Since then, Nanophase's stock has tripled in value. But executives at Nanophase hesitate giving Clinton all the credit.
President and Chief Executive Officer Joseph E. Cross was brought in about a year ago to take the company from a research mindset into production mode. He expects the company will turn its first profit by the end of next year.
Cross said he joined Nanophase because its long-term prospects include countless applications.
"There are a lot of one-trick ponies," Cross said. "If you make it big on a one-trick pony you soon saturate the market."
Cross says he cannot think of an industry that could not benefit from nanoengineering.

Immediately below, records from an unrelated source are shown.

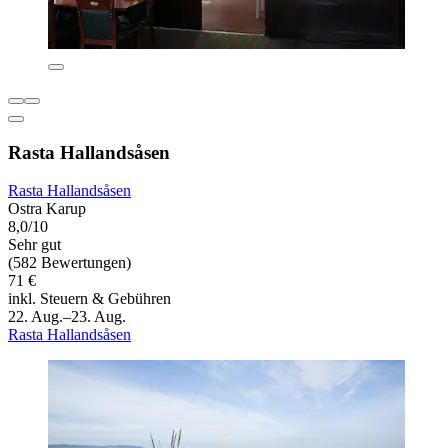
Rasta Hallandsåsen
Rasta Hallandsåsen
Ostra Karup
8,0/10
Sehr gut
(582 Bewertungen)
71 €
inkl. Steuern & Gebühren
22. Aug.–23. Aug.
Rasta Hallandsåsen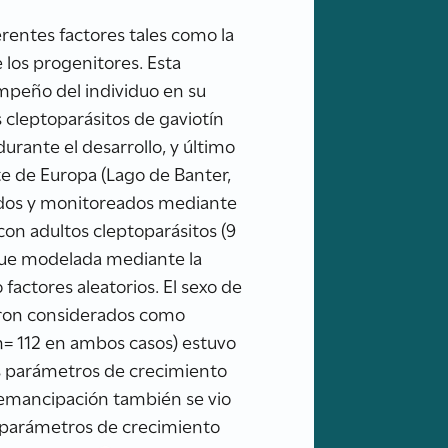
erentes factores tales como la
e los progenitores. Esta
empeño del individuo en su
 cleptoparásitos de gaviotín
rante el desarrollo, y último
te de Europa (Lago de Banter,
cados y monitoreados mediante
 con adultos cleptoparásitos (9
fue modelada mediante la
factores aleatorios. El sexo de
fueron considerados como
n= 112 en ambos casos) estuvo
os parámetros de crecimiento
 emancipación también se vio
los parámetros de crecimiento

He has built a leadership team and a business plan aimed at developing marketable products easily tweaked for other uses.
The number of patented "reactors" the company uses to superheat metals, vaporizing them into their elemental particles and condensing them using reactive gases, has grown from six when Cross arrived in November 1998 to more than two dozen today.
"We're moving toward serious production capability," said Bilicki, the head of sales and marketing. "We're probably the only company that can deliver ton-type materials instead of kilos."
With no room left for more reactors in its 20,000-square-foot headquarters, Nanophase is negotiating a lease on a former chemical company building in Romeoville that is twice the size. The company plans to keep both buildings.